Task ▸ Without omission or alteration, write out all of the data.

Supplied material ▸
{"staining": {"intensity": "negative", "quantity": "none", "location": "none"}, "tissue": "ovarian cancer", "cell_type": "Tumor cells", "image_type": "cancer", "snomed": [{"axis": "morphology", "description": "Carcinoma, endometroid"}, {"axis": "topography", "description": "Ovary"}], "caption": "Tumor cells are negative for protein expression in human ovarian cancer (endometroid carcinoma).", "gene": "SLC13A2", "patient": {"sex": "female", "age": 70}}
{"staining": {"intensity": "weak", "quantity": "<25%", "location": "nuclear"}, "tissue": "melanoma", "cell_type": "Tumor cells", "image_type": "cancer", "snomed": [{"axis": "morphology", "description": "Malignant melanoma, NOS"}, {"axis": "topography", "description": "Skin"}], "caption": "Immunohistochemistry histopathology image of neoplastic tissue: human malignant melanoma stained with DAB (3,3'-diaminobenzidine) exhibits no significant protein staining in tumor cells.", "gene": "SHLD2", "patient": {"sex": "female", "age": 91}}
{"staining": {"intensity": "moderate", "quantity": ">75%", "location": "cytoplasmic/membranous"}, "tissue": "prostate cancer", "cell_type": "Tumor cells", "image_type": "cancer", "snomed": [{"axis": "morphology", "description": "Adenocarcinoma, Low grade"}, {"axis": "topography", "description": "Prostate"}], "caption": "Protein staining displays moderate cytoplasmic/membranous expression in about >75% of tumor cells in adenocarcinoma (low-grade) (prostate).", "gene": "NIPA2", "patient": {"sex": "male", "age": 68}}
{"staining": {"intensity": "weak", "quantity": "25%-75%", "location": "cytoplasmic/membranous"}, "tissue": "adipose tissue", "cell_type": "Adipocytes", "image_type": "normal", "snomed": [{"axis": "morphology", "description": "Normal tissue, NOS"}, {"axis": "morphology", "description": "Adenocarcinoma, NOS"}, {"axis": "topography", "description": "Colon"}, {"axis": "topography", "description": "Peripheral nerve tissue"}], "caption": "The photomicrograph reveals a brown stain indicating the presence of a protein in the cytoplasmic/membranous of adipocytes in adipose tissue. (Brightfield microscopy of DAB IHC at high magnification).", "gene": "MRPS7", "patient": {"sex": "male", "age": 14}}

Task answer ▸
{"staining": {"intensity": "negative", "quantity": "none", "location": "none"}, "tissue": "ovarian cancer", "cell_type": "Tumor cells", "image_type": "cancer", "snomed": [{"axis": "morphology", "description": "Carcinoma, endometroid"}, {"axis": "topography", "description": "Ovary"}], "caption": "Tumor cells are negative for protein expression in human ovarian cancer (endometroid carcinoma).", "gene": "SLC13A2", "patient": {"sex": "female", "age": 70}}
{"staining": {"intensity": "weak", "quantity": "<25%", "location": "nuclear"}, "tissue": "melanoma", "cell_type": "Tumor cells", "image_type": "cancer", "snomed": [{"axis": "morphology", "description": "Malignant melanoma, NOS"}, {"axis": "topography", "description": "Skin"}], "caption": "Immunohistochemistry histopathology image of neoplastic tissue: human malignant melanoma stained with DAB (3,3'-diaminobenzidine) exhibits no significant protein staining in tumor cells.", "gene": "SHLD2", "patient": {"sex": "female", "age": 91}}
{"staining": {"intensity": "moderate", "quantity": ">75%", "location": "cytoplasmic/membranous"}, "tissue": "prostate cancer", "cell_type": "Tumor cells", "image_type": "cancer", "snomed": [{"axis": "morphology", "description": "Adenocarcinoma, Low grade"}, {"axis": "topography", "description": "Prostate"}], "caption": "Protein staining displays moderate cytoplasmic/membranous expression in about >75% of tumor cells in adenocarcinoma (low-grade) (prostate).", "gene": "NIPA2", "patient": {"sex": "male", "age": 68}}
{"staining": {"intensity": "weak", "quantity": "25%-75%", "location": "cytoplasmic/membranous"}, "tissue": "adipose tissue", "cell_type": "Adipocytes", "image_type": "normal", "snomed": [{"axis": "morphology", "description": "Normal tissue, NOS"}, {"axis": "morphology", "description": "Adenocarcinoma, NOS"}, {"axis": "topography", "description": "Colon"}, {"axis": "topography", "description": "Peripheral nerve tissue"}], "caption": "The photomicrograph reveals a brown stain indicating the presence of a protein in the cytoplasmic/membranous of adipocytes in adipose tissue. (Brightfield microscopy of DAB IHC at high magnification).", "gene": "MRPS7", "patient": {"sex": "male", "age": 14}}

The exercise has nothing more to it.